-------- ENTRIES SUPPLIED
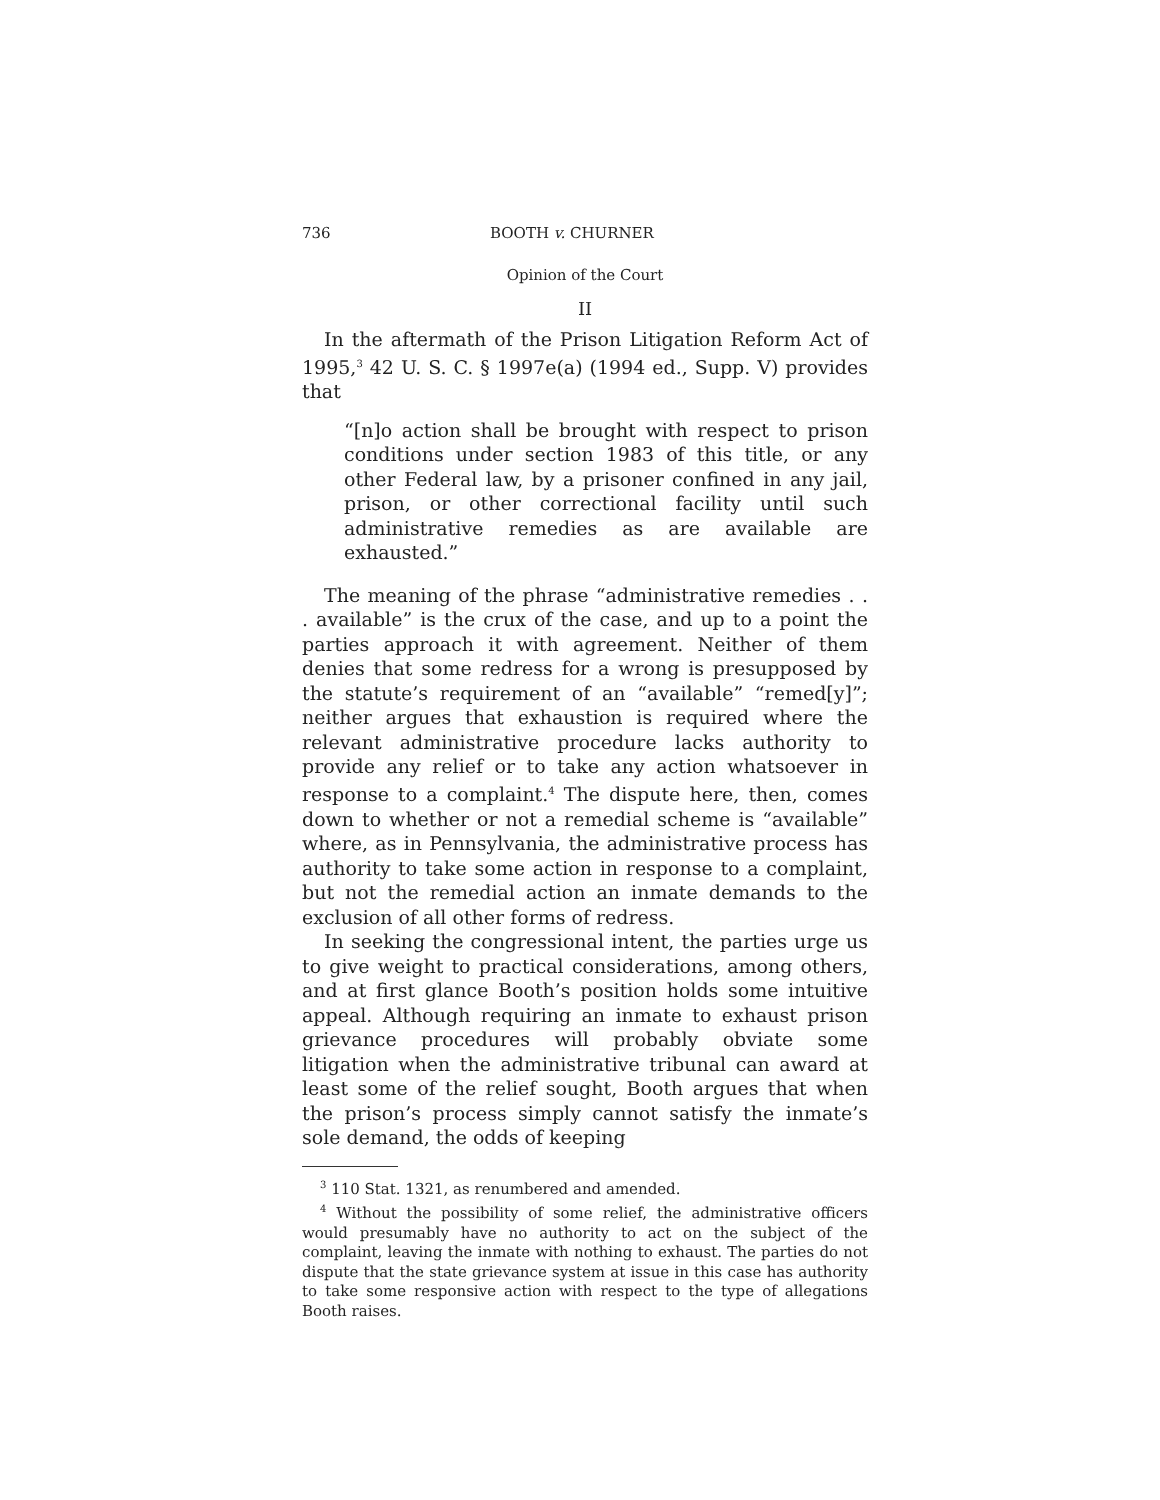736 BOOTH v. CHURNER
Opinion of the Court
II
In the aftermath of the Prison Litigation Reform Act of 1995,<sup>3</sup> 42 U. S. C. § 1997e(a) (1994 ed., Supp. V) provides that
“[n]o action shall be brought with respect to prison conditions under section 1983 of this title, or any other Federal law, by a prisoner confined in any jail, prison, or other correctional facility until such administrative remedies as are available are exhausted.”
The meaning of the phrase “administrative remedies . . . available” is the crux of the case, and up to a point the parties approach it with agreement. Neither of them denies that some redress for a wrong is presupposed by the statute’s requirement of an “available” “remed[y]”; neither argues that exhaustion is required where the relevant administrative procedure lacks authority to provide any relief or to take any action whatsoever in response to a complaint.<sup>4</sup> The dispute here, then, comes down to whether or not a remedial scheme is “available” where, as in Pennsylvania, the administrative process has authority to take some action in response to a complaint, but not the remedial action an inmate demands to the exclusion of all other forms of redress.
In seeking the congressional intent, the parties urge us to give weight to practical considerations, among others, and at first glance Booth’s position holds some intuitive appeal. Although requiring an inmate to exhaust prison grievance procedures will probably obviate some litigation when the administrative tribunal can award at least some of the relief sought, Booth argues that when the prison’s process simply cannot satisfy the inmate’s sole demand, the odds of keeping
<sup>3</sup> 110 Stat. 1321, as renumbered and amended.
<sup>4</sup> Without the possibility of some relief, the administrative officers would presumably have no authority to act on the subject of the complaint, leaving the inmate with nothing to exhaust. The parties do not dispute that the state grievance system at issue in this case has authority to take some responsive action with respect to the type of allegations Booth raises.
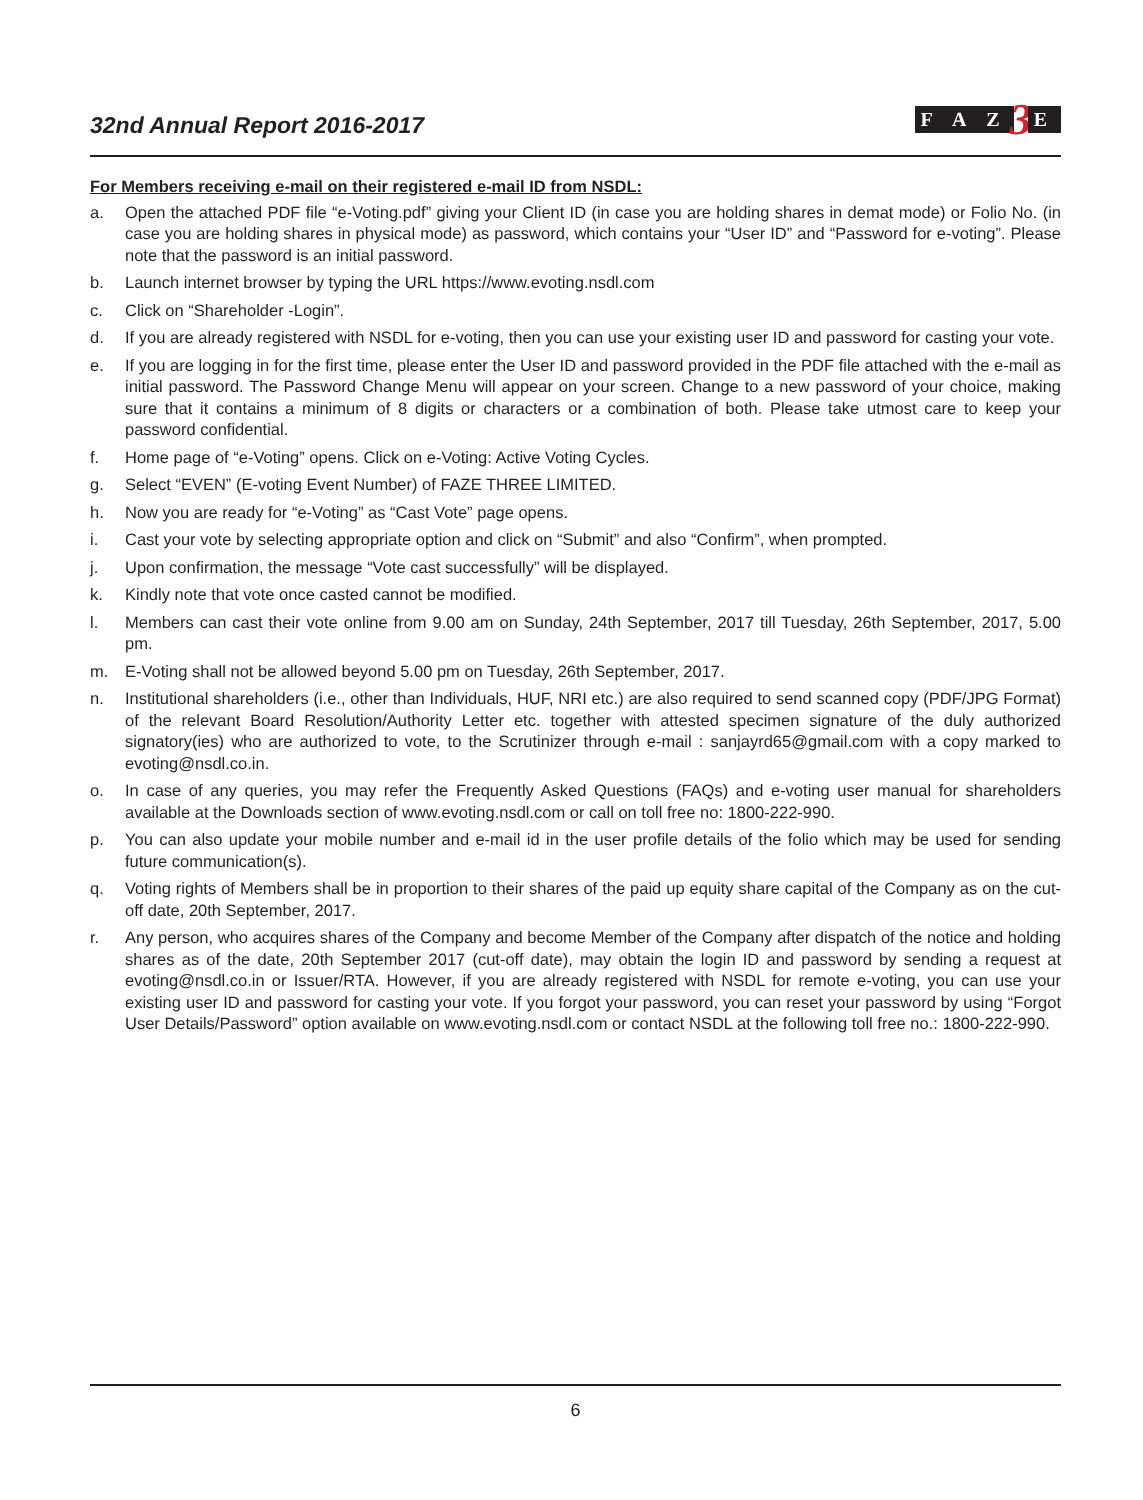32nd Annual Report 2016-2017
F A Z 3 E
For Members receiving e-mail on their registered e-mail ID from NSDL:
a. Open the attached PDF file “e-Voting.pdf” giving your Client ID (in case you are holding shares in demat mode) or Folio No. (in case you are holding shares in physical mode) as password, which contains your “User ID” and “Password for e-voting”. Please note that the password is an initial password.
b. Launch internet browser by typing the URL https://www.evoting.nsdl.com
c. Click on “Shareholder -Login”.
d. If you are already registered with NSDL for e-voting, then you can use your existing user ID and password for casting your vote.
e. If you are logging in for the first time, please enter the User ID and password provided in the PDF file attached with the e-mail as initial password. The Password Change Menu will appear on your screen. Change to a new password of your choice, making sure that it contains a minimum of 8 digits or characters or a combination of both. Please take utmost care to keep your password confidential.
f. Home page of “e-Voting” opens. Click on e-Voting: Active Voting Cycles.
g. Select “EVEN” (E-voting Event Number) of FAZE THREE LIMITED.
h. Now you are ready for “e-Voting” as “Cast Vote” page opens.
i. Cast your vote by selecting appropriate option and click on “Submit” and also “Confirm”, when prompted.
j. Upon confirmation, the message “Vote cast successfully” will be displayed.
k. Kindly note that vote once casted cannot be modified.
l. Members can cast their vote online from 9.00 am on Sunday, 24th September, 2017 till Tuesday, 26th September, 2017, 5.00 pm.
m. E-Voting shall not be allowed beyond 5.00 pm on Tuesday, 26th September, 2017.
n. Institutional shareholders (i.e., other than Individuals, HUF, NRI etc.) are also required to send scanned copy (PDF/JPG Format) of the relevant Board Resolution/Authority Letter etc. together with attested specimen signature of the duly authorized signatory(ies) who are authorized to vote, to the Scrutinizer through e-mail : sanjayrd65@gmail.com with a copy marked to evoting@nsdl.co.in.
o. In case of any queries, you may refer the Frequently Asked Questions (FAQs) and e-voting user manual for shareholders available at the Downloads section of www.evoting.nsdl.com or call on toll free no: 1800-222-990.
p. You can also update your mobile number and e-mail id in the user profile details of the folio which may be used for sending future communication(s).
q. Voting rights of Members shall be in proportion to their shares of the paid up equity share capital of the Company as on the cut-off date, 20th September, 2017.
r. Any person, who acquires shares of the Company and become Member of the Company after dispatch of the notice and holding shares as of the date, 20th September 2017 (cut-off date), may obtain the login ID and password by sending a request at evoting@nsdl.co.in or Issuer/RTA. However, if you are already registered with NSDL for remote e-voting, you can use your existing user ID and password for casting your vote. If you forgot your password, you can reset your password by using “Forgot User Details/Password” option available on www.evoting.nsdl.com or contact NSDL at the following toll free no.: 1800-222-990.
6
----------------
### TASK PROMPT
Wherever a line contains the string "respect", copy that line from the data.

### PROBLEM SOLUTION
“[n]o action shall be brought with respect to prison conditions under section 1983 of this title, or any other Federal law, by a prisoner confined in any jail, prison, or other correctional facility until such administrative remedies as are available are exhausted.”
<sup>4</sup> Without the possibility of some relief, the administrative officers would presumably have no authority to act on the subject of the complaint, leaving the inmate with nothing to exhaust. The parties do not dispute that the state grievance system at issue in this case has authority to take some responsive action with respect to the type of allegations Booth raises.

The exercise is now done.